Les prestations contractées, palette d’outils supplémentaires pour le logisticien

Comme nous l’avons vu précédemment, l’externalisation de services ou de prestations est aujourd’hui incontournable pour permettre l’engagement de nos armées. Nos forces armées s’inspirent largement des innovations et services des entreprises civiles à la pointe de la technologie.Ces évolutions au sein de nos armées permettent d’augmenter très sensiblement l’efficacité opérationnelle.

Dans le transport, le suivi des ressources mais aussi la robotisation des opérations logistiques permettent de garantir une traçabilité tout en intégrant des contraintes de délais importantes. Les performances constatées sont aujourd’hui bien supérieure à nos chaînes internes. Ces bonnes performances expliquent pourquoi l’armée à de plus en plus recours à l’externalisation pour la fourniture de pièces et la maintenance sur les nouveaux véhicules . Ils nous garantissent ainsi une efficacité et une disponibilité des matériels très au-delà de nos capacités propres en régie. Cela est vrai sur le territoire métropolitain mais peut aussi l’être en opérations. 
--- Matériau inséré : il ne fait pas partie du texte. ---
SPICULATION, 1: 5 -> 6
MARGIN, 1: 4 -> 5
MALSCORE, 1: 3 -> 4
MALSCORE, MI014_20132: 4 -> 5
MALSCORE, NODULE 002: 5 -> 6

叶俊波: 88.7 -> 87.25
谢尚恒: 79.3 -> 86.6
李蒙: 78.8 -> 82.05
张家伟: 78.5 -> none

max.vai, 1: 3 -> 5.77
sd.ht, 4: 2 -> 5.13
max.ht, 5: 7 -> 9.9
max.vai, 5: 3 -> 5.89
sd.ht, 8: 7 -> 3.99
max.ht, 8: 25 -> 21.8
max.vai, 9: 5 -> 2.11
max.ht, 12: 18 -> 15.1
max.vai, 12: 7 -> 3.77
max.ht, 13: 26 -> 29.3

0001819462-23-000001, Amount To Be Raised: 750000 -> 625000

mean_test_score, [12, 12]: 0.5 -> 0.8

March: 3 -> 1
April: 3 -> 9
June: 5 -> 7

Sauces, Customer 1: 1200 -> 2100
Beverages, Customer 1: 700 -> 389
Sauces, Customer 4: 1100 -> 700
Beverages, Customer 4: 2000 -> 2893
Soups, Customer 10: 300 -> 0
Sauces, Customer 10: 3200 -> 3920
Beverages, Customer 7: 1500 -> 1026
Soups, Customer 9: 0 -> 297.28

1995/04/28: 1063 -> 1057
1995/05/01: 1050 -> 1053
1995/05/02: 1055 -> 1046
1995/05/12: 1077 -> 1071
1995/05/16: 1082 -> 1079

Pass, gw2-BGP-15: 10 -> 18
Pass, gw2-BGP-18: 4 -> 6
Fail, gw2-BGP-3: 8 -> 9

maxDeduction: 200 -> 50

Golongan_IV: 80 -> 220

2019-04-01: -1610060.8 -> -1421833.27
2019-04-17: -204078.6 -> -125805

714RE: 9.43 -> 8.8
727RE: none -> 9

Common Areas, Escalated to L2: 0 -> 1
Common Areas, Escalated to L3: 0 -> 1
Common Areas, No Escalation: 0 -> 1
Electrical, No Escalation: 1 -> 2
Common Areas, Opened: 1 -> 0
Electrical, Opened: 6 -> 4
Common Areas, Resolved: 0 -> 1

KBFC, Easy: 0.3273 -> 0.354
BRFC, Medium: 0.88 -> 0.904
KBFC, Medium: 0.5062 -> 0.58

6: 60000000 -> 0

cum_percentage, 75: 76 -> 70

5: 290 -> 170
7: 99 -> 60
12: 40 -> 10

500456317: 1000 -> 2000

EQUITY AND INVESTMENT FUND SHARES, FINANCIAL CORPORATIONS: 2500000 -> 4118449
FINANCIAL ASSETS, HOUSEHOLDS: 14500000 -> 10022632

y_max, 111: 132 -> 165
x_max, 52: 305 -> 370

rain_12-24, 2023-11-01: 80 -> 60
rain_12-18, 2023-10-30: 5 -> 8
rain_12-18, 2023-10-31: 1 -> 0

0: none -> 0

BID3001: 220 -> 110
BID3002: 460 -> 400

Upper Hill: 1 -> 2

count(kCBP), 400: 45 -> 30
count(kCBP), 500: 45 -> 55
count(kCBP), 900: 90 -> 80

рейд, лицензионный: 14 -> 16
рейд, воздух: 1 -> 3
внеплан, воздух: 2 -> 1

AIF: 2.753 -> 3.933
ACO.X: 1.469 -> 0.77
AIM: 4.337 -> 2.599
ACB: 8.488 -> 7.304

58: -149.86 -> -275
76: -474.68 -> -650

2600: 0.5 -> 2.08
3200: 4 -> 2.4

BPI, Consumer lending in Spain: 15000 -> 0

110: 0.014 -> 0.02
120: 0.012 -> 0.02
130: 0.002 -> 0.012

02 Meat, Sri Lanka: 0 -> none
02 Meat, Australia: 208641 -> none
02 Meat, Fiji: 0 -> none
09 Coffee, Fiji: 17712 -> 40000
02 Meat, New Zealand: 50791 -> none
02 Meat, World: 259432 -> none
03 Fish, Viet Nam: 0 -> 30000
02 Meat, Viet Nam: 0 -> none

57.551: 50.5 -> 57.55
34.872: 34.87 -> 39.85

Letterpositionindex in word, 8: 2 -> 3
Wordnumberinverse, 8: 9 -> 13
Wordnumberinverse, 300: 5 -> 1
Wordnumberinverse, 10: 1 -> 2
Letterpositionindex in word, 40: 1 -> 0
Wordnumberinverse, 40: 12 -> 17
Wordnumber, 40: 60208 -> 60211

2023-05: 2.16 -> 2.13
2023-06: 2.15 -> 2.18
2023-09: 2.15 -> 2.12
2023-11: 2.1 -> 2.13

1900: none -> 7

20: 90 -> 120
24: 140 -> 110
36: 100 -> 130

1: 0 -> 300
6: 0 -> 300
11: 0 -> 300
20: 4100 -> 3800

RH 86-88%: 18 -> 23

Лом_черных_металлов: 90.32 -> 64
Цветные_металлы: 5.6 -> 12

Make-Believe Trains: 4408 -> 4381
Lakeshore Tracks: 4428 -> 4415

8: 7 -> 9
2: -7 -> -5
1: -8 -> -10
Tout l’enjeu pour le logisticien militaire est alors de pouvoir intégrer et prendre en compte les processus de l’entreprise permettant de garantir cette efficacité opérationnelle. En effet la supply-chain part du producteur jusqu’au client final et nécessite non seulement une communication et des échanges fluides entre chaque prestataire, mais aussi un partage des process. La fluidité et l’instantanéité des données imposent au logisticien militaire de s’intégrer pleinement dans la supply-chain civile en prenant en compte les contraintes et les impératifs de cette dernière. C’est une petite révolution dans le domaine militaire notamment avec la notion de « reverse supply-chain » très importante pour garantir des retours en temps et en heure et ainsi permettre aux industriels de respecter les contraintes de fournitures de pièces.

L’externalisation démultiplicateur d’effet!

Dans les phases de projection stratégique, pour la montée en puissance d’une opération, le recours à l’externalisation permet de démultiplier les effets et la vitesse de projection du contingent. Ainsi, en parallèle des moyens militaires, le recours à la sous-traitance dans le domaine aérien et maritime assure le déploiement plus rapide de la force et donc garanti à la chaîne de commandement un engagement plus rapide de ses moyens. Accompagnée de contraintes de coût très élevées pour le fret aérien et relativement faibles pour le fret maritime, l’expertise de recours à la sous-traitance acquise par les logisticiens des armées concourt à garantir à la France sa capacité d’entrer en premier en opération.  

Autrefois définie comme un « mal nécessaire », l’externalisation vient s’additionner aux moyens en régie dans les armées. Qu’il s’agisse de prestations complètes ou de mise à disposition de moyens, cette expertise de l’armée française contribue largement à garantir une haute exigence de réponse opérationnelle.

La formation des logisticiens de nos armées doit maintenant s’affiner et mûrir afin de garantir une connaissance fine du milieu de la logistique civile. L’objectif est que nos hommes comprennent, appréhendent les bienfaits de l’externalisation et soient capables d’y avoir recours quand cela est justifié. Le logisticien doit aussi pouvoir piloter la prestation en s’assurant que le service délivré est conforme aux attentes.